For a strategy game, Tactical Strike is pretty easy to pick up and play. Movement is simple - you'll sweep around the landscape with a cursor that looks like four ghosts (these show the position your guys will be in once they move) to choose where you want to go, and ordering your SEALs to attack an enemy is as simple as pointing the camera at them and hitting X. Grenades, meanwhile, are familiar - you'll be presented with an arc that shows where they'll fall - but as an added benefit, you can distract your enemies from the grenade with suppressing fire.
Your viewpoint is limited to what your SEALs can see, but you can switch your perspective between individuals if you, say, wanted to send one ahead to scout quietly, or move one to higher ground to get a bird's-eye view of the action. More complex stuff - hacking computers, blowing up target vehicles, stuff like that - is normally handled with context-sensitive commands. Just get close enough to whatever it is you want to interact with, and you'll have that option.

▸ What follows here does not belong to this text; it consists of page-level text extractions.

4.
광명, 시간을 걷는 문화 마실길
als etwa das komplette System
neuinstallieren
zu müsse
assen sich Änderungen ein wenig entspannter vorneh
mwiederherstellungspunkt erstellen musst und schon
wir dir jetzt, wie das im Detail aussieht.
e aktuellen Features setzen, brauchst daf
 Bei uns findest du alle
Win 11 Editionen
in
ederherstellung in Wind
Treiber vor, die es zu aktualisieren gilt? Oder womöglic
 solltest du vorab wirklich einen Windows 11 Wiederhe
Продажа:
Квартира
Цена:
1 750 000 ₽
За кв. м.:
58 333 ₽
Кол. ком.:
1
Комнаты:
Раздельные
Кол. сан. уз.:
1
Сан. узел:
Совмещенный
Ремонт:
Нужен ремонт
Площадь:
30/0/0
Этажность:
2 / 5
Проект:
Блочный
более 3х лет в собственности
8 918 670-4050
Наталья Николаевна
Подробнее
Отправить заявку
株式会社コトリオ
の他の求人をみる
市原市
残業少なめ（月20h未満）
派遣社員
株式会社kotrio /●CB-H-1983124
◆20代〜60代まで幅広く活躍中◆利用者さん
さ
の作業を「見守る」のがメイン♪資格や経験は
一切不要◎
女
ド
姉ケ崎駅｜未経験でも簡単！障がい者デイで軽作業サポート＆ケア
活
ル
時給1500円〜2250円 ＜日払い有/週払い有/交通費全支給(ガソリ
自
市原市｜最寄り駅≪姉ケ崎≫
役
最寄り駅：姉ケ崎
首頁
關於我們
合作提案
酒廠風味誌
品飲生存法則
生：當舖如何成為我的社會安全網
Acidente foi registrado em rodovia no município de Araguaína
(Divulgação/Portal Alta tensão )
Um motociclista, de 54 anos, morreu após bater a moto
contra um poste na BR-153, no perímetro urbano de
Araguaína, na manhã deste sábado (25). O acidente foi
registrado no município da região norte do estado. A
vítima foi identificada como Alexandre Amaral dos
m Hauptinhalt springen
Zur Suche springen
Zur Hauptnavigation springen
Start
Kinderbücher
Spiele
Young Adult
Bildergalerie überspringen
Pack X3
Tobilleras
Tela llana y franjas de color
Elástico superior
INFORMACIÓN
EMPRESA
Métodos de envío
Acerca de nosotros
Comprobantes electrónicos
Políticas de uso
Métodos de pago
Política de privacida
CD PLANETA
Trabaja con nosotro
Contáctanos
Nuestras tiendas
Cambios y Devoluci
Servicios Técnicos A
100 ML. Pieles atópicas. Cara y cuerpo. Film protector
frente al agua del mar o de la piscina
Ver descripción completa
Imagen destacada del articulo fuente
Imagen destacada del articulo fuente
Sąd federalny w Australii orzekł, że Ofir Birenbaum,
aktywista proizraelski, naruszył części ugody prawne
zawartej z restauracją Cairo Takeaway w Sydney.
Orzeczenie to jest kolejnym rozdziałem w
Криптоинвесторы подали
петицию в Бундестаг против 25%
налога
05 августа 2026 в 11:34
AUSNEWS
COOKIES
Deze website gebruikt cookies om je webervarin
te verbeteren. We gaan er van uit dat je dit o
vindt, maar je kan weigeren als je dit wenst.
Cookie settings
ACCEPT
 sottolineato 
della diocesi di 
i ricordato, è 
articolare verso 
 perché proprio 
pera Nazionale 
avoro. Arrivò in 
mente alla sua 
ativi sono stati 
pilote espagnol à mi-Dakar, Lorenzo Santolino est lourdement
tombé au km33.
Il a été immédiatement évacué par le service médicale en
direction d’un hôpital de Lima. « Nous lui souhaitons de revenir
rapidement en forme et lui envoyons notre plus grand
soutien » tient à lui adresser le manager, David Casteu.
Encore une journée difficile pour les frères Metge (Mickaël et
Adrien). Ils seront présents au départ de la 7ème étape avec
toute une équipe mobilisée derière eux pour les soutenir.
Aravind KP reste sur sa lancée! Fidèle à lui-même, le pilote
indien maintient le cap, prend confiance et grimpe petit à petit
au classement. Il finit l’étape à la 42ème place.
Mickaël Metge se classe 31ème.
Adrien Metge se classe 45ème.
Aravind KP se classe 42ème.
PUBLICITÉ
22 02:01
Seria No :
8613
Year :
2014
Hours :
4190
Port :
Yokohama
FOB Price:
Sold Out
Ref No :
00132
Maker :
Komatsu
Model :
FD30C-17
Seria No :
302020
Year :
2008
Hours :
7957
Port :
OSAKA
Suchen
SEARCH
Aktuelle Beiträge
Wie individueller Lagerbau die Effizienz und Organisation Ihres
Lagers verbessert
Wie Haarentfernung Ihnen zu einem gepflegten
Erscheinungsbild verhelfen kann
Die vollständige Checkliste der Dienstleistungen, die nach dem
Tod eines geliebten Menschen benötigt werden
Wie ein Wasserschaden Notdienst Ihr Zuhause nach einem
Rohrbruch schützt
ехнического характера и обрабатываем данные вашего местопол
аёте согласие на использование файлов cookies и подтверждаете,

Part of the beauty of Tactical Strike - or at least the parts we played during the event - is that there's really no single right way to tackle a situation. Your troops can go in stealthily and methodically, with one two-man team covering the other as each one cautiously creeps forward. You can run around with guns blazing, which will most likely get you killed, or you can go with a less-subtle-but-still-safer approach, like calling in an airstrike you bought pre-mission to soften up your enemies. You can even pick from different starting points in each mission, depending on which goal you'd like to accomplish first. As long as you get the job done and everyone leaves alive, the mission will be counted a success.